Il primo Statuto è del ’48. Il secondo, con l’autonomia delle due province del ’72, dentro un quadro regionale. Ha ancora una sua validità questo schema?

Per alcuni versi sì, per altri meno. Tra i secondi metterei il problema della difesa dell’etnicità come si poteva immaginare nel secondo dopoguerra. Ormai viviamo in una società multietnica. Non è più solo una questione di rapporti tra italiani e tedeschi. Ci sono tanti stranieri, il confronto è tra più culture. Per quanto, e lo sottolineo, valorizzare la propria cultura sia un aspetto che arricchisce. Insomma, nell’Europa del XXI secolo la tutela della piccola nazionalità ha forse meno importanza.

E tra gli aspetti validi?

Senz’altro il modo di governare. E’ stato un successo perché ha permesso al Trentino, ancor di più dell’alto Adige che già era una provincia ricca, di recuperare gap storici affrancandosi da una condizione di arretratezza. Ancora oggi, in una situazione politica, economica e sociale difficile da governare, l’Autonomia è uno strumento formidabile.

Per tornare al titolo, uno e bino, “Carissima Autonomia”. Da tenerci cara o troppo dispendiosa?

Tutte e due le cose. Teniamocela cara questa Autonomia. A chi la critica dico sempre di fare due conti. Se lo Stato avesse in carico determinate competenze alla fine costerebbero di più rispetto a quanto spendiamo noi per mantenerle. E non intendo solo dal lato economico ma pure in termini di efficienza. Con alcune conseguenze: disaffezione dei cittadini e rifiuto della politica.

Però, l’Autonomia è comunque sotto attacco. Fa gola ad altre regioni?

Certo: c’è una forma di invidia.
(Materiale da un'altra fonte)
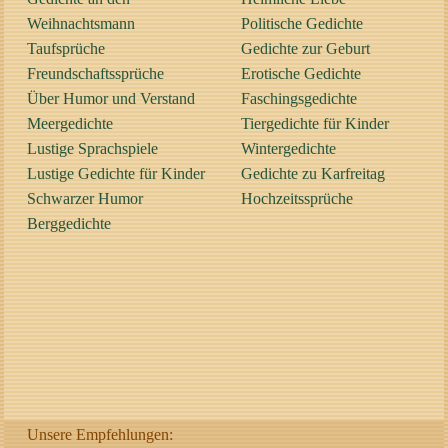
Weihnachtsmann
Politische Gedichte
Taufsprüche
Gedichte zur Geburt
Freundschaftssprüche
Erotische Gedichte
Über Humor und Verstand
Faschingsgedichte
Meergedichte
Tiergedichte für Kinder
Lustige Sprachspiele
Wintergedichte
Lustige Gedichte für Kinder
Gedichte zu Karfreitag
Schwarzer Humor
Hochzeitssprüche
Berggedichte
Unsere Empfehlungen:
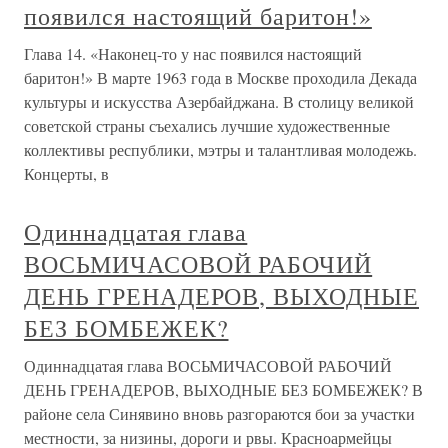
появился настоящий баритон!»
Глава 14. «Наконец-то у нас появился настоящий
баритон!» В марте 1963 года в Москве проходила Декада
культуры и искусства Азербайджана. В столицу великой
советской страны съехались лучшие художественные
коллективы республики, мэтры и талантливая молодежь.
Концерты, в
Одиннадцатая глава
ВОСЬМИЧАСОВОЙ РАБОЧИЙ
ДЕНЬ ГРЕНАДЕРОВ, ВЫХОДНЫЕ
БЕЗ БОМБЕЖЕК?
Одиннадцатая глава ВОСЬМИЧАСОВОЙ РАБОЧИЙ
ДЕНЬ ГРЕНАДЕРОВ, ВЫХОДНЫЕ БЕЗ БОМБЕЖЕК? В
районе села Синявино вновь разгораются бои за участки
местности, за низины, дороги и рвы. Красноармейцы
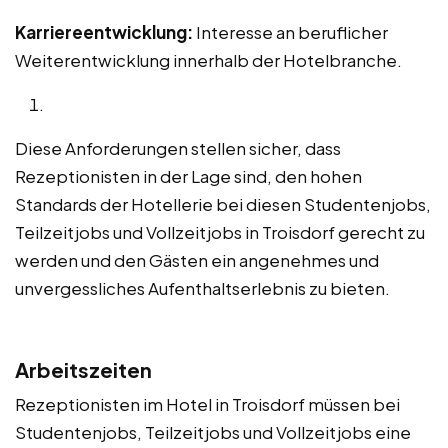
Karriereentwicklung:
Interesse an beruflicher
Weiterentwicklung innerhalb der Hotelbranche.
Diese Anforderungen stellen sicher, dass
Rezeptionisten in der Lage sind, den hohen
Standards der Hotellerie bei diesen Studentenjobs,
Teilzeitjobs und Vollzeitjobs in Troisdorf gerecht zu
werden und den Gästen ein angenehmes und
unvergessliches Aufenthaltserlebnis zu bieten.
Arbeitszeiten
Rezeptionisten im Hotel in Troisdorf müssen bei
Studentenjobs, Teilzeitjobs und Vollzeitjobs eine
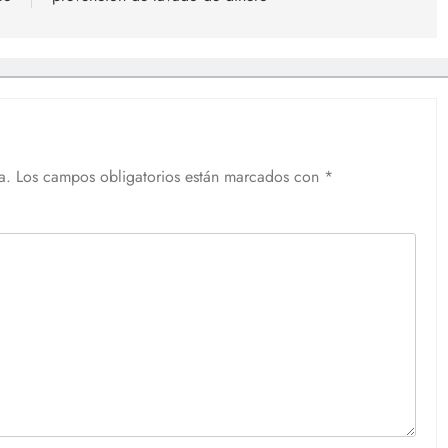
a.
Los campos obligatorios están marcados con
*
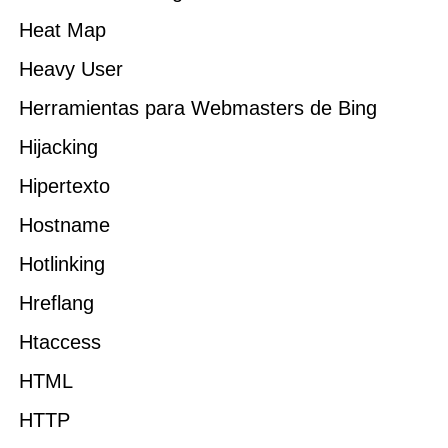
Heat Map
Heavy User
Herramientas para Webmasters de Bing
Hijacking
Hipertexto
Hostname
Hotlinking
Hreflang
Htaccess
HTML
HTTP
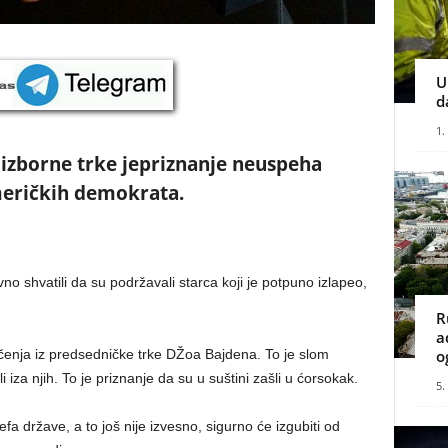
U
d
1.
 izborne trke jepriznanje neuspeha
eričkih demokrata.
no shvatili da su podržavali starca koji je potpuno izlapeo,
R
a
čenja iz predsedničke trke DŽoa Bajdena. To je slom
o
li iza njih. To je priznanje da su u suštini zašli u ćorsokak.
5.
 države, a to još nije izvesno, sigurno će izgubiti od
Però, oggi come oggi, è praticamente impossibile allargare la nostra condizione ad altre regioni anche perché molte di queste non sarebbero in grado di sostenere una situazione come quella trentina.

E perché mai?

Non si inventa dall’oggi al domani. Dipende da molti fattori: da un certo livello di civiltà delle popolazioni interessate, da una classe politica, pur con tutti i suoi limiti, capace di gestire il processo e da un insieme di tradizioni. Il sistema italiano in buona parte non ha queste caratteristiche.

La nostra Autonomia per cosa si giustifica, oggi?

Soprattutto per la sua possibilità di essere dinamica. In un mondo in cui sta cambiando tutto non può essere lo Stato a gestire certi processi. C’è bisogno di laboratori che siano capaci di affrontare trasformazioni epocali. In questo senso, l’Autonomia non dovrebbe essere il privilegio dei trentini ma potrebbe rappresentare l’incubatore di soluzioni per la definizione di modelli validi anche per altre Regioni.

Roma continua a chiedere soldi.

Si dovrà, paradossalmente, pensare a fare anche di più ma con meno soldi. Tutto ciò presuppone un’operazione politica delicata e dolorosa, da gestire attraverso il consenso.

Lo scandalo vitalizi non aiuta.

Direi proprio di no. E’ una cattiva eredità di un momento in cui sembrava potesse essercene ancora per tutti. Ma i nodi sono venuti al pettine.